Source

■ ■ ■

Element | z | r (Å) | z/r (Å-1) |
---|---|---|---|
Li | +1 | 0.68 | 1.47 |
Na | +1 | 0.97 | 1.03 |
K | +1 | 1.33 | 0.75 |
Mg | +2 | 0.66 | 3.03 |
As a result of the high charge density, the Li+ ion is a highly polarizing ion. One of the main consequences of this is that lithium tends to form polar covalent bonds rather than ionic interactions. For example, alkyl lithium compounds (RLi) contain covalent Li-C bonds in a similar manner to the Mg-C bonds in Grignards (RMgX, where X = Cl, Br)
Lattice energy
Lithium compounds have high lattice energies as compared to the other Group 1 metals (Table \(\PageIndex{3}\).15). As a consequence Li2O, Li3N, and LiF are all insoluble in water, whereas their sodium compounds are highly soluble.
Compound | Lattice energy (kJ/mol) |
---|---|
LiF | -1046 |
NaF | -923 |
KF | -821 |
MgF2 | -2957 |
Coordination number
The small size of lithium results in a lower coordination number (4) for compounds and complexes than observed for the other Group 1 metals. However, lithium and magnesium complexes and organometallic compounds both have most commonly four-coordinate metal centers (in the absence of large steric constraints).

■ ■ ■

Carry on the text about how lithium compares with the other Group 1 metals and magnesium, starting right after its final sentence.

Stored items

■ ■ ■

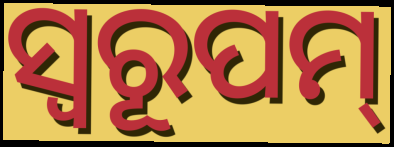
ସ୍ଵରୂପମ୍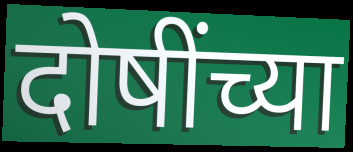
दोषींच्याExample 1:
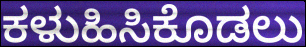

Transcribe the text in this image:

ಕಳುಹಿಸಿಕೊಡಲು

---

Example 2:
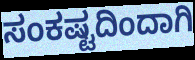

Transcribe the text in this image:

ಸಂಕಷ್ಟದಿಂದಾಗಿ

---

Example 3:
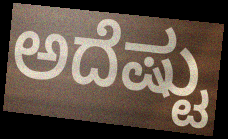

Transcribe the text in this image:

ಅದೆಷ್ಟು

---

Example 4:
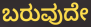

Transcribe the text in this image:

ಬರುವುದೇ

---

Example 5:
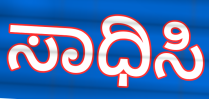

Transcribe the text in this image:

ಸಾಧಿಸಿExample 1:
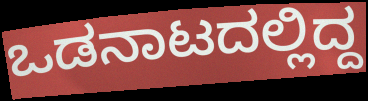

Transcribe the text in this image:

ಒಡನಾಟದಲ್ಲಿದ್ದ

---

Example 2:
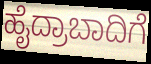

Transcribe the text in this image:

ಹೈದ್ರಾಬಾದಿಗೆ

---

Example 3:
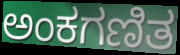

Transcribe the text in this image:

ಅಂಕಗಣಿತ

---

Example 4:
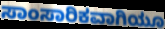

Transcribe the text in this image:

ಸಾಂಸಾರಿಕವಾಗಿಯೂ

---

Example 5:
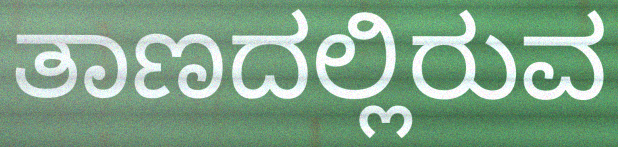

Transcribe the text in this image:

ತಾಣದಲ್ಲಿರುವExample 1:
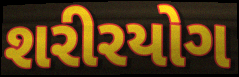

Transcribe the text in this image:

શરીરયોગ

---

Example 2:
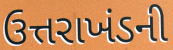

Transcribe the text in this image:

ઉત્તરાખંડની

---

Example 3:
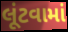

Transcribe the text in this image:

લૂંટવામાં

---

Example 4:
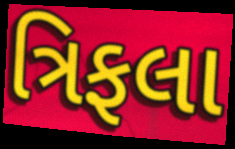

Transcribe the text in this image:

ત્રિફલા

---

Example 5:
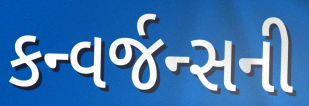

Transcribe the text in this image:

■ ■ ■

Written answer
Chemical reactivity
A review of some of the reactions of lithium, magnesium and the other Group 1 metals shows the anomalous behavior of lithium and its similarity to magnesium. Both lithium and magnesium reacts with carbon or nitrogen to form the corresponding carbide and nitride. Whereas sodium and the other Group 1 metals show no reaction under ambient conditions. The combustion of either lithium or magnesium in air results in the formation of the oxides, Li2O and MgO, respectively. In contrast, sodium forms the peroxide, Na2O2.
It is not only in the reactivity of the elements that this relationship between lithium and its diagonal neighbor exists. Many of the compounds of lithium have a similar reactivity to those of magnesium rather than sodium. For example, the carbonates of lithium and magnesium decompose under thermolysis to yield the oxides, (3.14) and (3.15), in contrast, sodium carbonate (Na2CO3) is stable to thermolysis.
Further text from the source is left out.